Häufig ist im Streit, welches Einkommen der Unterhaltspflichtige bezieht, da sich das Jahreseinkommen durch Hinzurechnung von Einmalzahlungen, Steuerrückerstattungen, Prämien, etc. erhöht, sich andererseits Abzüge durch Zusatzversicherungen oder Darlehensraten ergeben. In der Regel ist es nicht sinnvoll, sich über eine Hoch- oder Herabstufung einer Einkommensgruppe zu streiten, denn einem relativ überschaubaren Mehrbetrag von rund 30 Euro steht häufig ein wesentlich höheres Kostenrisiko im Falle eines Gerichtsverfahrens gegenüber.

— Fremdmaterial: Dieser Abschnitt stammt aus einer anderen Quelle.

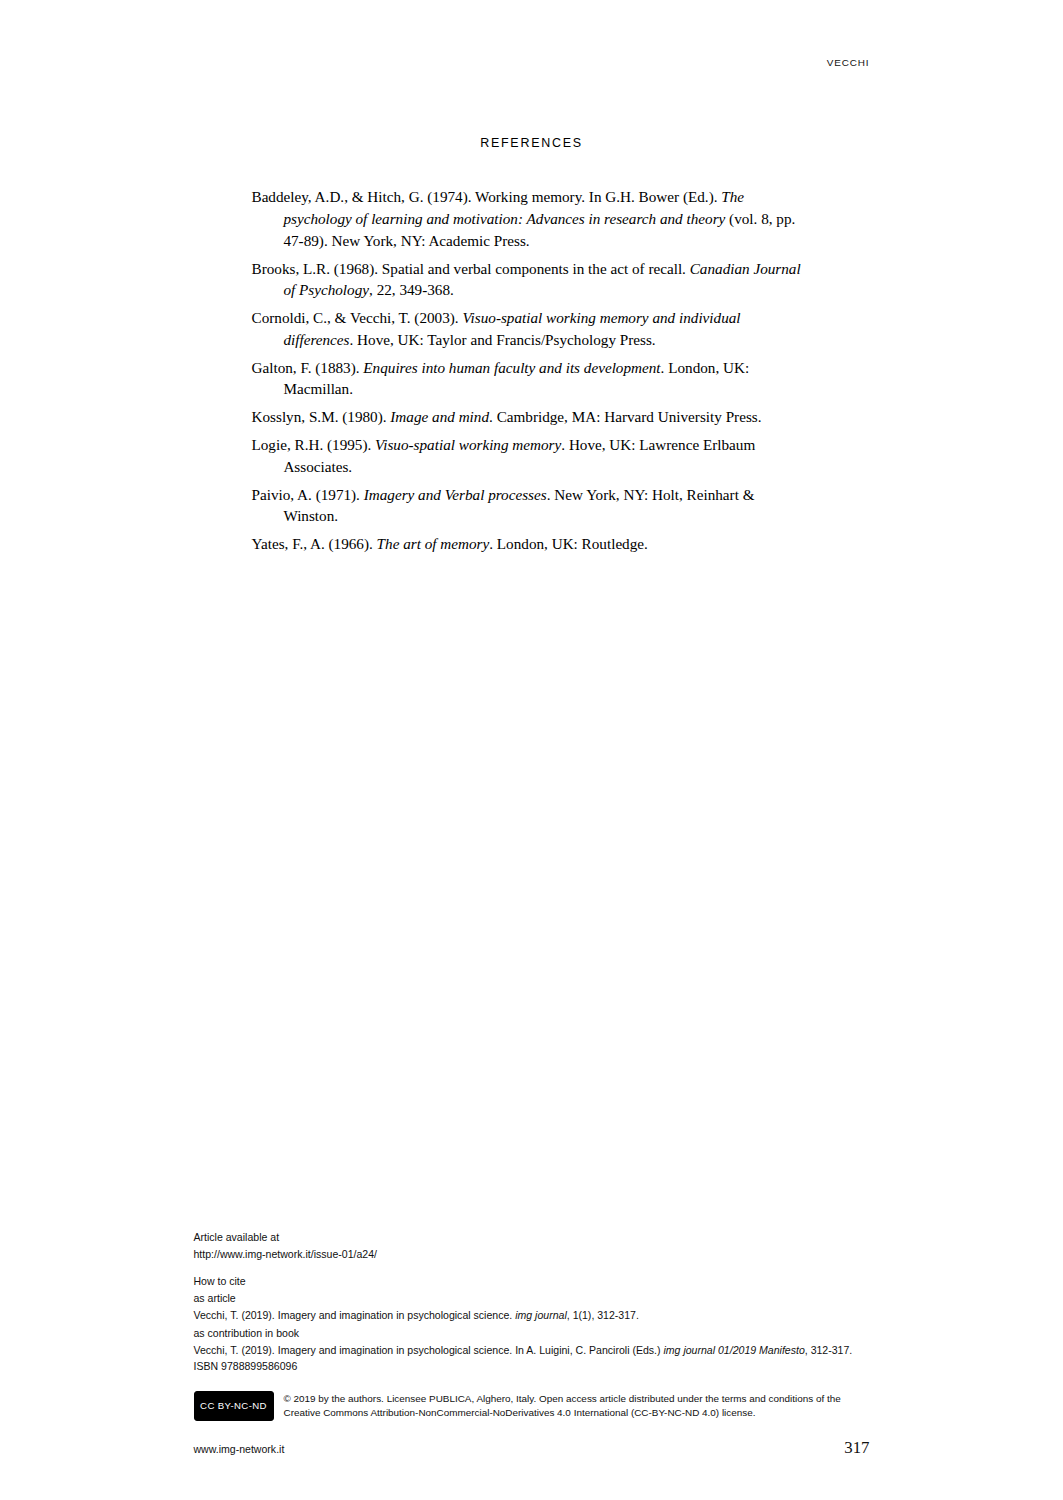Vecchi
References
Baddeley, A.D., & Hitch, G. (1974). Working memory. In G.H. Bower (Ed.). The psychology of learning and motivation: Advances in research and theory (vol. 8, pp. 47-89). New York, NY: Academic Press.
Brooks, L.R. (1968). Spatial and verbal components in the act of recall. Canadian Journal of Psychology, 22, 349-368.
Cornoldi, C., & Vecchi, T. (2003). Visuo-spatial working memory and individual differences. Hove, UK: Taylor and Francis/Psychology Press.
Galton, F. (1883). Enquires into human faculty and its development. London, UK: Macmillan.
Kosslyn, S.M. (1980). Image and mind. Cambridge, MA: Harvard University Press.
Logie, R.H. (1995). Visuo-spatial working memory. Hove, UK: Lawrence Erlbaum Associates.
Paivio, A. (1971). Imagery and Verbal processes. New York, NY: Holt, Reinhart & Winston.
Yates, F., A. (1966). The art of memory. London, UK: Routledge.
Article available at
http://www.img-network.it/issue-01/a24/
How to cite
as article
Vecchi, T. (2019). Imagery and imagination in psychological science. img journal, 1(1), 312-317.
as contribution in book
Vecchi, T. (2019). Imagery and imagination in psychological science. In A. Luigini, C. Panciroli (Eds.) img journal 01/2019 Manifesto, 312-317. ISBN 9788899586096
CC BY-NC-ND
© 2019 by the authors. Licensee PUBLICA, Alghero, Italy. Open access article distributed under the terms and conditions of the Creative Commons Attribution-NonCommercial-NoDerivatives 4.0 International (CC-BY-NC-ND 4.0) license.
www.img-network.it
317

Der Unterhalt für ein minderjähriges Kind wird dann anders berechnet, wenn dieses in einem echten Wechselmodell betreut wird, also bei beiden Elternteilen gleich viel Zeit verbringt. Jeder Elternteil ist dann verpflichtet, das Kind zu betreuen und sich an den Kosten zu beteiligen. Für die Höhe des Bedarfs ist das gemeinsame Einkommen maßgeblich, es ist nur dann Unterhalt zu zahlen, wenn ein Elternteil mehr verdient. In den Tabellensätzen ist ein übliches Umgangsrecht berücksichtigt. Anders als bei Einführung der Tabelle werden Kinder heute nach Trennung der Eltern häufig in der Weise betreut, dass sie die Wochenenden abwechselnd bei den Eltern verbringen und auch unter der Woche Umgang mit Übernachtung erfolgt. Der umgangsberechtigte Elternteil hat für das Kind in seinem Haushalt in der Regel ein eigenes Kinderzimmer mit entsprechender Ausstattung eingerichtet und finanziert Unternehmungen mit dem Kind. Dennoch zahlt er mitunter den gleichen Unterhalt wie ein Elternteil, der sich nicht um sein Kind kümmert.
Dem verbreiteten Fall des erweiterten Umgangs wird die Düsseldorfer Tabelle nicht angemessen gerecht, denn es wird nur nach Betreuung eines Elternteils mit Umgang des anderen einerseits und einem echten Wechselmodell andererseits unterschieden. Kritisiert wird daher, dass keine angemessene Differenzierung nach verschiedenen Betreuungsmodellen erfolgt. Dies hat im Übrigen auch erhebliche Auswirkungen darauf, wie Eltern Auseinandersetzungen in Bezug auf die Verteilung von Betreuungszeiten führen: es ist für den Unterhalt sehr bedeutsam, ob das Kind 14 Tage im Verhältnis 7 : 7 oder 9 : 5 betreut wird.
Das Problem ist erkannt, Lösungen liegen aber noch nicht vor. Eine mögliche Regelung könnte so aussehen, dass bei der Festsetzung des Unterhalts die jeweilige Betreuungsregelung einfließt, also der Elternteil, der das Kind gar nicht sieht, einen höheren Unterhalt zahlt, als der Elternteil, der einen ausgeweiteten Umgang wahrnimmt. Sinnvoll wäre es, zukünftig nicht mehr auf den Lebensmittelpunkt als Anknüpfungspunkt abzustellen, sondern auf die Betreuung. Es ist zu hoffen, dass der Gesetzgeber kurzfristig der geänderten Kinderbetreuung ein passendes Unterhaltsmodell an die Seite stellt.